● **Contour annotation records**
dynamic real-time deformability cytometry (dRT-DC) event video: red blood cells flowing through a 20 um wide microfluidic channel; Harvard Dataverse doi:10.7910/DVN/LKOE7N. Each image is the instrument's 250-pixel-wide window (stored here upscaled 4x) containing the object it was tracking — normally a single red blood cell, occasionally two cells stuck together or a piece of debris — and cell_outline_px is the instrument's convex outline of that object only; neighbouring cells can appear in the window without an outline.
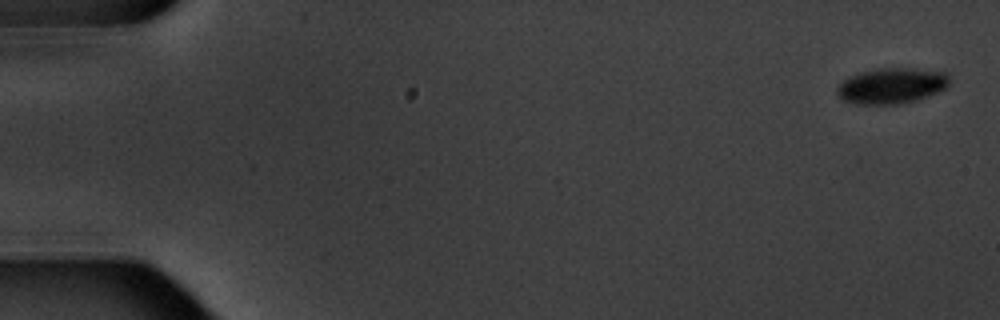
{"species": "common noctule bat (a hibernating species)", "species_latin": "Nyctalus noctula", "temperature_condition": "warm", "stored_images_in_passage": 5, "camera_frame_rate_fps": 3000, "um_per_image_px": 0.085, "animal": {"sex": "male", "body_mass_g": 20.1, "forearm_length_mm": 53.5}, "frame": {"image": 1, "passage_image": 1, "time_ms": 0.0, "image_size_px": [1000, 320], "cell_outline_px": [[948, 84], [944, 88], [928, 96], [916, 100], [900, 104], [856, 104], [844, 100], [836, 92], [836, 88], [848, 76], [860, 72], [880, 68], [912, 68], [944, 72], [948, 76]], "centroid_in_image_um": [75.75, 7.29], "position_along_channel_um": 9.2, "area_um2": 23.18}}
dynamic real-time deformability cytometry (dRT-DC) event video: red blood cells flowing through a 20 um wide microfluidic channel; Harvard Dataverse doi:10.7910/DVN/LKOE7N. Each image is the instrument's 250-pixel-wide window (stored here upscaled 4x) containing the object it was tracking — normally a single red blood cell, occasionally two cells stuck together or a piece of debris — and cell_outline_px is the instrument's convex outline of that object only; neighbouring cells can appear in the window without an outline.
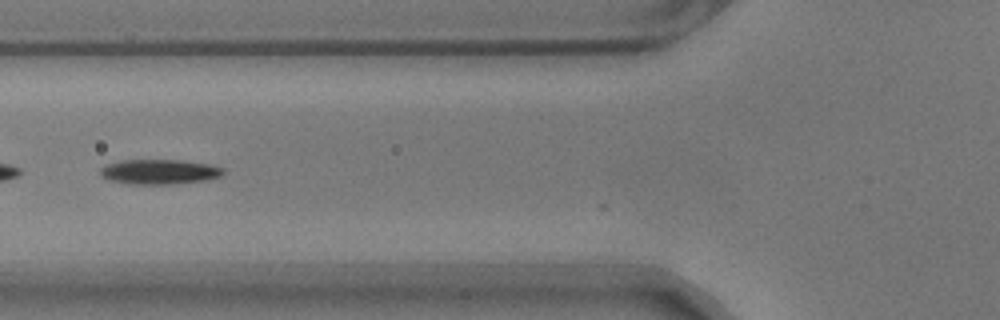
{"species": "common noctule bat (a hibernating species)", "species_latin": "Nyctalus noctula", "temperature_condition": "warm", "stored_images_in_passage": 28, "camera_frame_rate_fps": 3000, "um_per_image_px": 0.085, "animal": {"sex": "male", "body_mass_g": 17.9}, "frame": {"image": 1, "passage_image": 4, "time_ms": 1.0, "image_size_px": [1000, 320], "cell_outline_px": [[224, 172], [220, 176], [204, 180], [172, 184], [128, 184], [108, 180], [100, 176], [100, 168], [104, 164], [124, 160], [180, 160], [208, 164], [224, 168]], "centroid_in_image_um": [13.48, 14.6], "position_along_channel_um": 112.3, "area_um2": 17.86}}
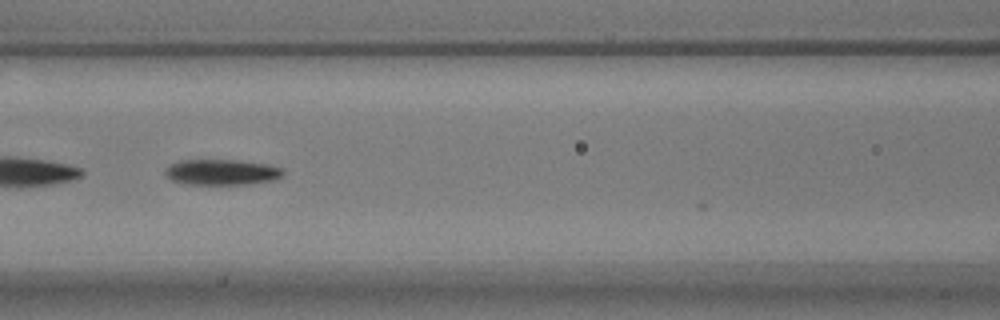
{"frame": {"image": 2, "passage_image": 7, "time_ms": 2.0, "image_size_px": [1000, 320], "cell_outline_px": [[284, 172], [280, 176], [272, 180], [248, 184], [184, 184], [172, 180], [164, 172], [164, 168], [180, 160], [236, 160], [268, 164], [284, 168]], "centroid_in_image_um": [18.84, 14.63], "position_along_channel_um": 147.8, "area_um2": 17.57}}
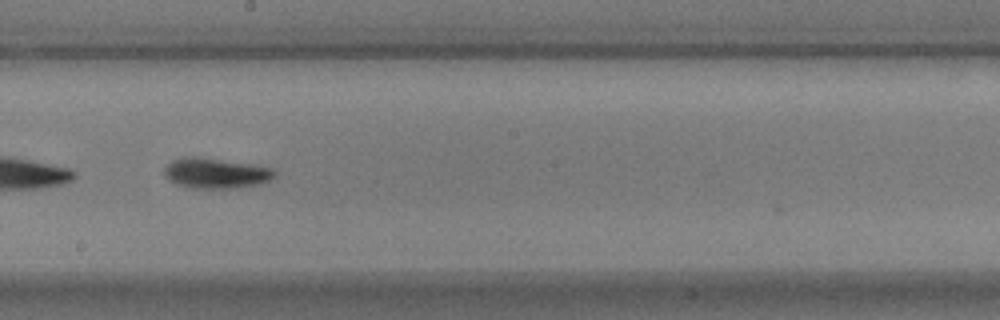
{"frame": {"image": 3, "passage_image": 14, "time_ms": 4.333, "image_size_px": [1000, 320], "cell_outline_px": [[276, 176], [268, 180], [256, 184], [236, 188], [192, 188], [176, 184], [164, 172], [164, 168], [172, 160], [184, 156], [196, 156], [252, 164], [272, 168], [276, 172]], "centroid_in_image_um": [18.34, 14.7], "position_along_channel_um": 229.9, "area_um2": 19.31}}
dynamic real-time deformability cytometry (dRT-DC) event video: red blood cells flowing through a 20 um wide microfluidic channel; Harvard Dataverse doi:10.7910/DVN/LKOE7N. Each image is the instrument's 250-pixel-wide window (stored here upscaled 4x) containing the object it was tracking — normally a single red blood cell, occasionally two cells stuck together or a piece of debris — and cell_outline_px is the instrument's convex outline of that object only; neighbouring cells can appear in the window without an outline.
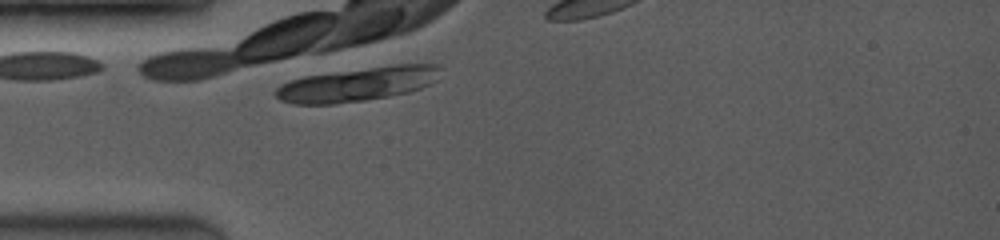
{"species": "common noctule bat (a hibernating species)", "species_latin": "Nyctalus noctula", "temperature_condition": "room temperature", "stored_images_in_passage": 2, "camera_frame_rate_fps": 3500, "um_per_image_px": 0.085, "animal": {"sex": "female", "body_mass_g": 19.0, "forearm_length_mm": 53.3}, "frame": {"image": 1, "passage_image": 1, "time_ms": 0.0, "image_size_px": [1000, 240], "cell_outline_px": [[440, 68], [436, 80], [432, 84], [408, 92], [388, 96], [364, 100], [336, 104], [292, 104], [280, 100], [276, 96], [276, 88], [292, 80], [304, 76], [396, 64], [436, 64]], "centroid_in_image_um": [30.4, 7.16], "position_along_channel_um": 54.6, "area_um2": 32.31}}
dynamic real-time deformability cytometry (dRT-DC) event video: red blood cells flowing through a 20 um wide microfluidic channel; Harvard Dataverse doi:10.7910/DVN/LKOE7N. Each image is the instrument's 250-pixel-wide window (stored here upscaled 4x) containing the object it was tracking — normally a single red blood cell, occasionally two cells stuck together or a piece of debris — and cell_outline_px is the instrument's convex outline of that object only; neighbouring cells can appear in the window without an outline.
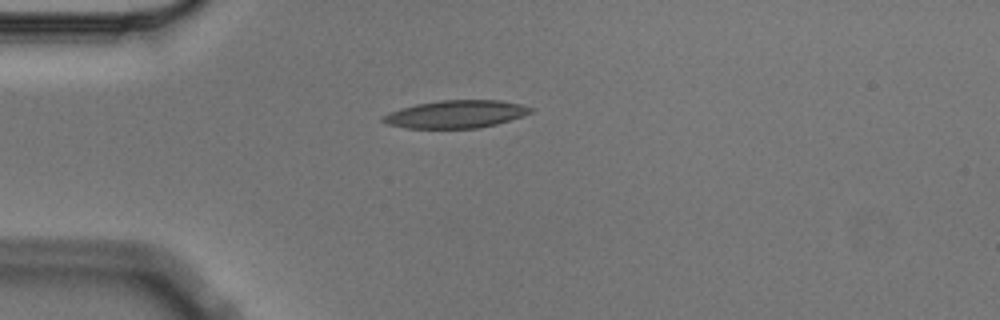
{"species": "Egyptian fruit bat (a non-hibernating species)", "species_latin": "Rousettus aegyptiacus", "temperature_condition": "cold", "stored_images_in_passage": 4, "camera_frame_rate_fps": 3000, "um_per_image_px": 0.085, "animal": {"sex": "male"}, "frame": {"image": 1, "passage_image": 4, "time_ms": 1.0, "image_size_px": [1000, 320], "cell_outline_px": [[536, 108], [532, 112], [496, 124], [480, 128], [408, 128], [388, 124], [380, 120], [380, 116], [400, 108], [416, 104], [440, 100], [500, 100], [520, 104]], "centroid_in_image_um": [38.73, 9.7], "position_along_channel_um": 46.3, "area_um2": 23.81}}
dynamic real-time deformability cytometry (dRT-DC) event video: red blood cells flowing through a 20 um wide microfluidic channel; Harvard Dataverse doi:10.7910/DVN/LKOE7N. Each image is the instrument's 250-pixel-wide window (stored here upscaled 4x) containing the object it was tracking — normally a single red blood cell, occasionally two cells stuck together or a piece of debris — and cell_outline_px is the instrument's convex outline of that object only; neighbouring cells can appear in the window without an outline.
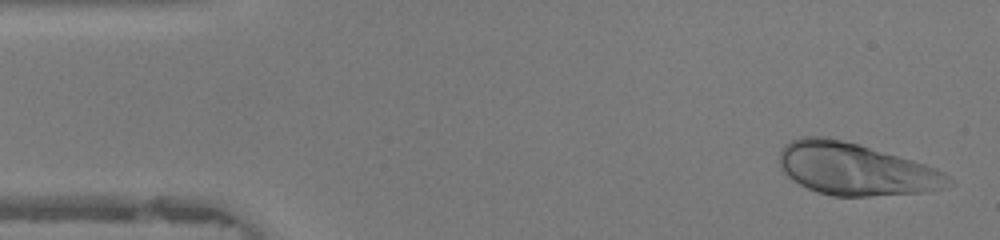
{"species": "human", "species_latin": "Homo sapiens", "temperature_condition": "warm", "stored_images_in_passage": 45, "camera_frame_rate_fps": 3000, "um_per_image_px": 0.085, "donor": {"sex": "female"}, "frame": {"image": 1, "passage_image": 2, "time_ms": 0.333, "image_size_px": [1000, 240], "cell_outline_px": [[956, 184], [928, 192], [868, 196], [832, 196], [808, 188], [792, 180], [784, 172], [780, 164], [780, 152], [784, 144], [800, 136], [824, 136], [860, 144], [912, 160], [936, 168], [944, 172]], "centroid_in_image_um": [72.74, 14.37], "position_along_channel_um": 12.3, "area_um2": 51.44}}
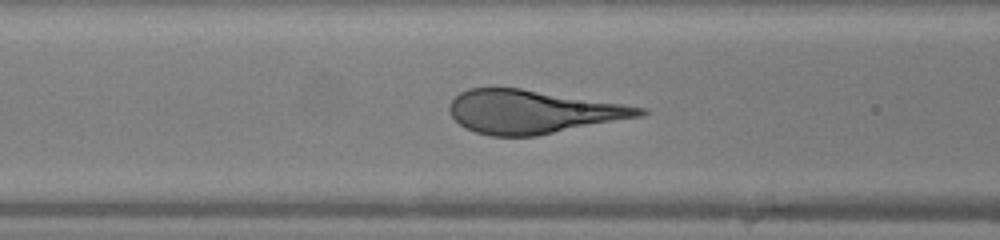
{"frame": {"image": 2, "passage_image": 17, "time_ms": 5.333, "image_size_px": [1000, 240], "cell_outline_px": [[648, 112], [640, 116], [536, 136], [492, 136], [476, 132], [464, 128], [448, 112], [448, 104], [460, 92], [468, 88], [520, 88], [648, 108]], "centroid_in_image_um": [45.22, 9.5], "position_along_channel_um": 121.4, "area_um2": 47.74}}
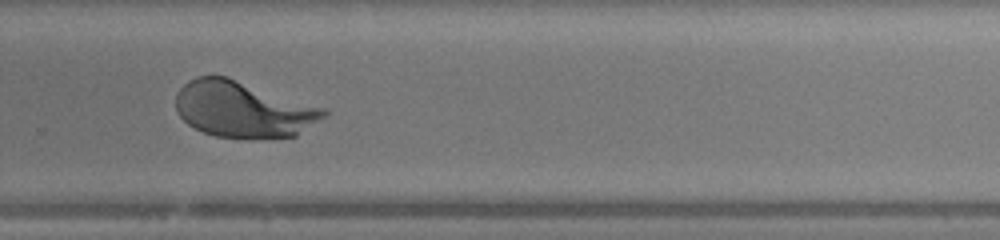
{"frame": {"image": 3, "passage_image": 30, "time_ms": 9.667, "image_size_px": [1000, 240], "cell_outline_px": [[328, 116], [296, 136], [216, 136], [204, 132], [188, 124], [176, 112], [176, 92], [188, 80], [196, 76], [224, 76], [324, 108], [328, 112]], "centroid_in_image_um": [20.65, 9.27], "position_along_channel_um": 309.2, "area_um2": 47.4}}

● **Goal**
Leaving out the pictures, repeat the data above exactly.

● **Correct answer**
dynamic real-time deformability cytometry (dRT-DC) event video: red blood cells flowing through a 20 um wide microfluidic channel; Harvard Dataverse doi:10.7910/DVN/LKOE7N. Each image is the instrument's 250-pixel-wide window (stored here upscaled 4x) containing the object it was tracking — normally a single red blood cell, occasionally two cells stuck together or a piece of debris — and cell_outline_px is the instrument's convex outline of that object only; neighbouring cells can appear in the window without an outline.
{"species": "common noctule bat (a hibernating species)", "species_latin": "Nyctalus noctula", "temperature_condition": "warm", "stored_images_in_passage": 5, "camera_frame_rate_fps": 3000, "um_per_image_px": 0.085, "animal": {"sex": "male", "body_mass_g": 20.1, "forearm_length_mm": 53.5}, "frame": {"image": 1, "passage_image": 1, "time_ms": 0.0, "image_size_px": [1000, 320], "cell_outline_px": [[948, 84], [944, 88], [928, 96], [916, 100], [900, 104], [856, 104], [844, 100], [836, 92], [836, 88], [848, 76], [860, 72], [880, 68], [912, 68], [944, 72], [948, 76]], "centroid_in_image_um": [75.75, 7.29], "position_along_channel_um": 9.2, "area_um2": 23.18}}
dynamic real-time deformability cytometry (dRT-DC) event video: red blood cells flowing through a 20 um wide microfluidic channel; Harvard Dataverse doi:10.7910/DVN/LKOE7N. Each image is the instrument's 250-pixel-wide window (stored here upscaled 4x) containing the object it was tracking — normally a single red blood cell, occasionally two cells stuck together or a piece of debris — and cell_outline_px is the instrument's convex outline of that object only; neighbouring cells can appear in the window without an outline.
{"species": "common noctule bat (a hibernating species)", "species_latin": "Nyctalus noctula", "temperature_condition": "warm", "stored_images_in_passage": 28, "camera_frame_rate_fps": 3000, "um_per_image_px": 0.085, "animal": {"sex": "male", "body_mass_g": 17.9}, "frame": {"image": 1, "passage_image": 4, "time_ms": 1.0, "image_size_px": [1000, 320], "cell_outline_px": [[224, 172], [220, 176], [204, 180], [172, 184], [128, 184], [108, 180], [100, 176], [100, 168], [104, 164], [124, 160], [180, 160], [208, 164], [224, 168]], "centroid_in_image_um": [13.48, 14.6], "position_along_channel_um": 112.3, "area_um2": 17.86}}
{"frame": {"image": 2, "passage_image": 7, "time_ms": 2.0, "image_size_px": [1000, 320], "cell_outline_px": [[284, 172], [280, 176], [272, 180], [248, 184], [184, 184], [172, 180], [164, 172], [164, 168], [180, 160], [236, 160], [268, 164], [284, 168]], "centroid_in_image_um": [18.84, 14.63], "position_along_channel_um": 147.8, "area_um2": 17.57}}
{"frame": {"image": 3, "passage_image": 14, "time_ms": 4.333, "image_size_px": [1000, 320], "cell_outline_px": [[276, 176], [268, 180], [256, 184], [236, 188], [192, 188], [176, 184], [164, 172], [164, 168], [172, 160], [184, 156], [196, 156], [252, 164], [272, 168], [276, 172]], "centroid_in_image_um": [18.34, 14.7], "position_along_channel_um": 229.9, "area_um2": 19.31}}
dynamic real-time deformability cytometry (dRT-DC) event video: red blood cells flowing through a 20 um wide microfluidic channel; Harvard Dataverse doi:10.7910/DVN/LKOE7N. Each image is the instrument's 250-pixel-wide window (stored here upscaled 4x) containing the object it was tracking — normally a single red blood cell, occasionally two cells stuck together or a piece of debris — and cell_outline_px is the instrument's convex outline of that object only; neighbouring cells can appear in the window without an outline.
{"species": "common noctule bat (a hibernating species)", "species_latin": "Nyctalus noctula", "temperature_condition": "room temperature", "stored_images_in_passage": 2, "camera_frame_rate_fps": 3500, "um_per_image_px": 0.085, "animal": {"sex": "female", "body_mass_g": 19.0, "forearm_length_mm": 53.3}, "frame": {"image": 1, "passage_image": 1, "time_ms": 0.0, "image_size_px": [1000, 240], "cell_outline_px": [[440, 68], [436, 80], [432, 84], [408, 92], [388, 96], [364, 100], [336, 104], [292, 104], [280, 100], [276, 96], [276, 88], [292, 80], [304, 76], [396, 64], [436, 64]], "centroid_in_image_um": [30.4, 7.16], "position_along_channel_um": 54.6, "area_um2": 32.31}}
dynamic real-time deformability cytometry (dRT-DC) event video: red blood cells flowing through a 20 um wide microfluidic channel; Harvard Dataverse doi:10.7910/DVN/LKOE7N. Each image is the instrument's 250-pixel-wide window (stored here upscaled 4x) containing the object it was tracking — normally a single red blood cell, occasionally two cells stuck together or a piece of debris — and cell_outline_px is the instrument's convex outline of that object only; neighbouring cells can appear in the window without an outline.
{"species": "Egyptian fruit bat (a non-hibernating species)", "species_latin": "Rousettus aegyptiacus", "temperature_condition": "cold", "stored_images_in_passage": 4, "camera_frame_rate_fps": 3000, "um_per_image_px": 0.085, "animal": {"sex": "male"}, "frame": {"image": 1, "passage_image": 4, "time_ms": 1.0, "image_size_px": [1000, 320], "cell_outline_px": [[536, 108], [532, 112], [496, 124], [480, 128], [408, 128], [388, 124], [380, 120], [380, 116], [400, 108], [416, 104], [440, 100], [500, 100], [520, 104]], "centroid_in_image_um": [38.73, 9.7], "position_along_channel_um": 46.3, "area_um2": 23.81}}
dynamic real-time deformability cytometry (dRT-DC) event video: red blood cells flowing through a 20 um wide microfluidic channel; Harvard Dataverse doi:10.7910/DVN/LKOE7N. Each image is the instrument's 250-pixel-wide window (stored here upscaled 4x) containing the object it was tracking — normally a single red blood cell, occasionally two cells stuck together or a piece of debris — and cell_outline_px is the instrument's convex outline of that object only; neighbouring cells can appear in the window without an outline.
{"species": "human", "species_latin": "Homo sapiens", "temperature_condition": "warm", "stored_images_in_passage": 45, "camera_frame_rate_fps": 3000, "um_per_image_px": 0.085, "donor": {"sex": "female"}, "frame": {"image": 1, "passage_image": 2, "time_ms": 0.333, "image_size_px": [1000, 240], "cell_outline_px": [[956, 184], [928, 192], [868, 196], [832, 196], [808, 188], [792, 180], [784, 172], [780, 164], [780, 152], [784, 144], [800, 136], [824, 136], [860, 144], [912, 160], [936, 168], [944, 172]], "centroid_in_image_um": [72.74, 14.37], "position_along_channel_um": 12.3, "area_um2": 51.44}}
{"frame": {"image": 2, "passage_image": 17, "time_ms": 5.333, "image_size_px": [1000, 240], "cell_outline_px": [[648, 112], [640, 116], [536, 136], [492, 136], [476, 132], [464, 128], [448, 112], [448, 104], [460, 92], [468, 88], [520, 88], [648, 108]], "centroid_in_image_um": [45.22, 9.5], "position_along_channel_um": 121.4, "area_um2": 47.74}}
{"frame": {"image": 3, "passage_image": 30, "time_ms": 9.667, "image_size_px": [1000, 240], "cell_outline_px": [[328, 116], [296, 136], [216, 136], [204, 132], [188, 124], [176, 112], [176, 92], [188, 80], [196, 76], [224, 76], [324, 108], [328, 112]], "centroid_in_image_um": [20.65, 9.27], "position_along_channel_um": 309.2, "area_um2": 47.4}}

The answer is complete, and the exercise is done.